L'orda Kushan in avvicinamento è immensa, divisa in dozzine di battaglioni di centinaia di uomini ciascuno. Tra loro cavalcano Silat e i suoi quattro Tapasa, che discutono se riferire a Ganishka i movimenti della Band of the Falcon, tutti a disagio all'idea che il loro imperatore sia egli stesso un Apostolo. Silat ignora la discussione e fissa lo sguardo in lontananza. Owen lascia la città per vedere il nemico con i propri occhi e conclude che difendere Vritannis in modo ordinato è impossibile data la portata di entrambi gli eserciti. Ganishka avanza nascosto in un gigantesco trasporto trainato da elefanti abbastanza grande da contenere centinaia di soldati e ordina ai suoi uomini di annientare l'esercito della Santa Sede. Una salva di centinaia di frecce Kushan uccide innumerevoli difensori e i picchieri avanzano dietro elefanti da guerra montati che portano torri per arcieri.
Il capitolo di venti pagine apre la battaglia campale del Millennium Falcon Arc ed è stato pubblicato su Young Animal numero 18 l'8 settembre 2006. Reintroduce Silat e i Tapasa sul fronte Kushan e rafforza il loro disagio nel servire un imperatore Apostolo. I cadaveri regrediti forniscono a Owen un primo indizio sulla natura illusoria e astrale delle mostruose legioni di Ganishka.

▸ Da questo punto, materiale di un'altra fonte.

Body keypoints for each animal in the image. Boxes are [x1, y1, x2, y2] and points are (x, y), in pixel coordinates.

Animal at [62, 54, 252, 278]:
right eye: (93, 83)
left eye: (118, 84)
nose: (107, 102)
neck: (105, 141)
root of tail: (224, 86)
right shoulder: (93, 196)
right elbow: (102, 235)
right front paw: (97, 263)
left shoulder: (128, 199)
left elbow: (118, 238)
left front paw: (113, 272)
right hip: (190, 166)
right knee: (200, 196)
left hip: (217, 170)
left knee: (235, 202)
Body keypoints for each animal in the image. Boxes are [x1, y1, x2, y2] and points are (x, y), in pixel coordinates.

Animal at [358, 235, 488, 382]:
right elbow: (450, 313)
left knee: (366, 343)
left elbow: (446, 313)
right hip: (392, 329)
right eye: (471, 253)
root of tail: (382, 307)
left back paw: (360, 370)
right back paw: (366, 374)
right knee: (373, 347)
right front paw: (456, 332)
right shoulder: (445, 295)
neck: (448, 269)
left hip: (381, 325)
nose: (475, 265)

Great Invasion (1) mostra Vritannis che osserva i resti dell'attacco della notte precedente quando un vasto esercito Kushan appare sulle colline per riprendere l'assalto. Ganishka, nascosto a bordo di un enorme trasporto trainato da elefanti, ordina l'annientamento delle forze della Santa Sede.

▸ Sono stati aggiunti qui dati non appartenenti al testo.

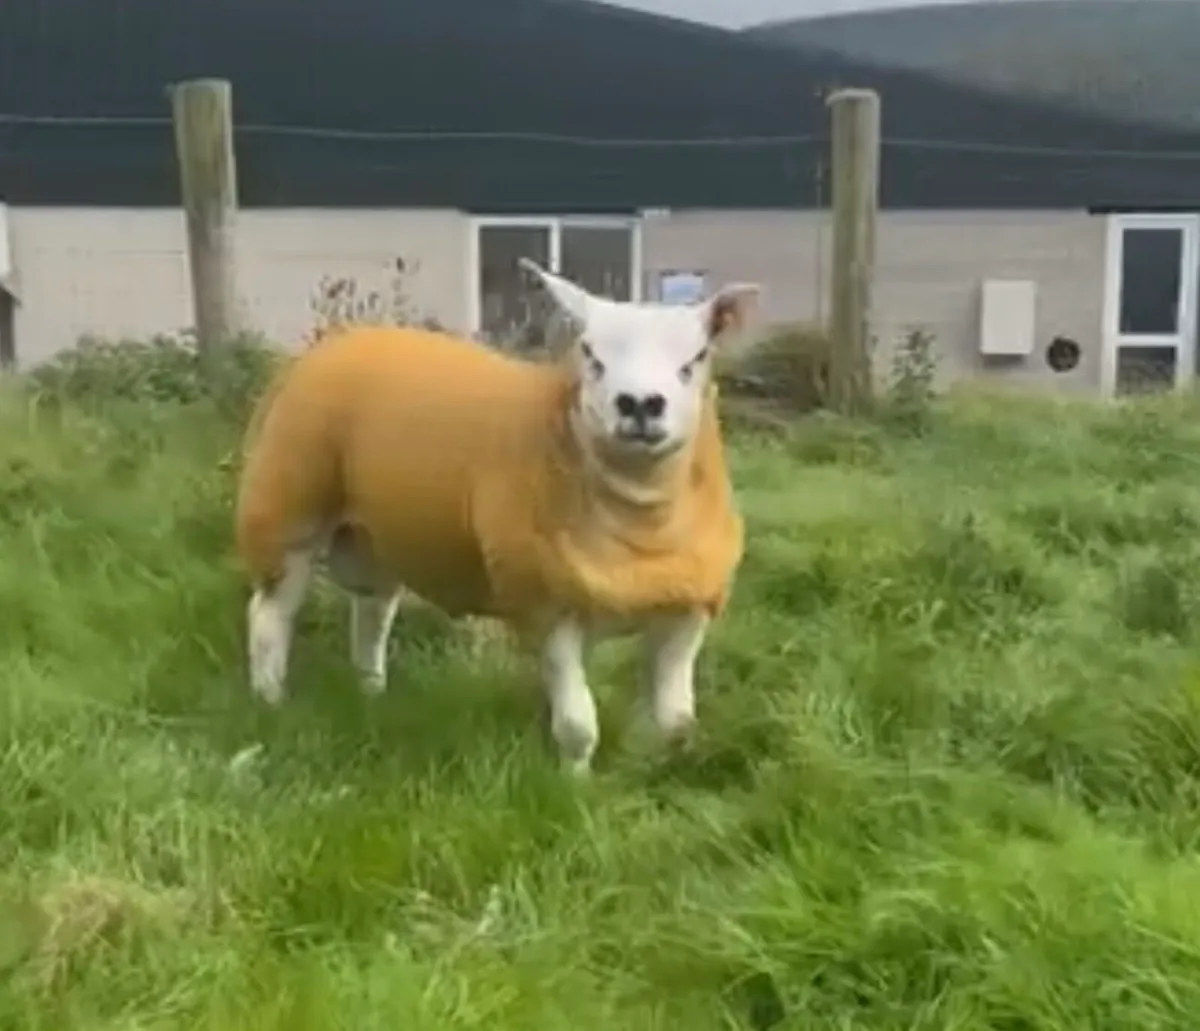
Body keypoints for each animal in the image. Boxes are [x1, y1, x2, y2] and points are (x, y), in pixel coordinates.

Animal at [234, 259, 760, 774]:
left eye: (696, 358)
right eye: (590, 354)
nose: (639, 404)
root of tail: (342, 340)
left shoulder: (688, 607)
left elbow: (676, 718)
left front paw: (657, 765)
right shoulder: (545, 606)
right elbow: (578, 725)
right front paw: (575, 784)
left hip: (374, 534)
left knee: (373, 611)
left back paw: (371, 691)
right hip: (287, 506)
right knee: (270, 616)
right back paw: (270, 701)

Owen nota che i Daka e i makara caduti sono regrediti nella morte, i Daka diventando comuni uomini Kushan e i makara trasformandosi in enormi balene blu, lasciandolo a chiedersi se le creature fossero solo un'illusione.

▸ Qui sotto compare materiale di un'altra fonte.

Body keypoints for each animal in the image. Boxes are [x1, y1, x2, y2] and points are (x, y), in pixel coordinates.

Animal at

Silat e i suoi quattro Tapasa sono a disagio perché il loro imperatore, Ganishka, è egli stesso un Apostolo, e discutono se riferirgli i movimenti della Band of the Falcon.
Ganishka viaggia nascosto all'interno di un gigantesco trasporto trainato da elefanti, abbastanza grande da contenere centinaia di soldati, mentre le sue forze avanzano su Vritannis.
Ganishka ordina ai suoi uomini di annientare completamente l'esercito della Santa Sede, lanciando una raffica di centinaia di frecce e un'avanzata di picchieri dietro elefanti da guerra che trasportano torri per arcieri.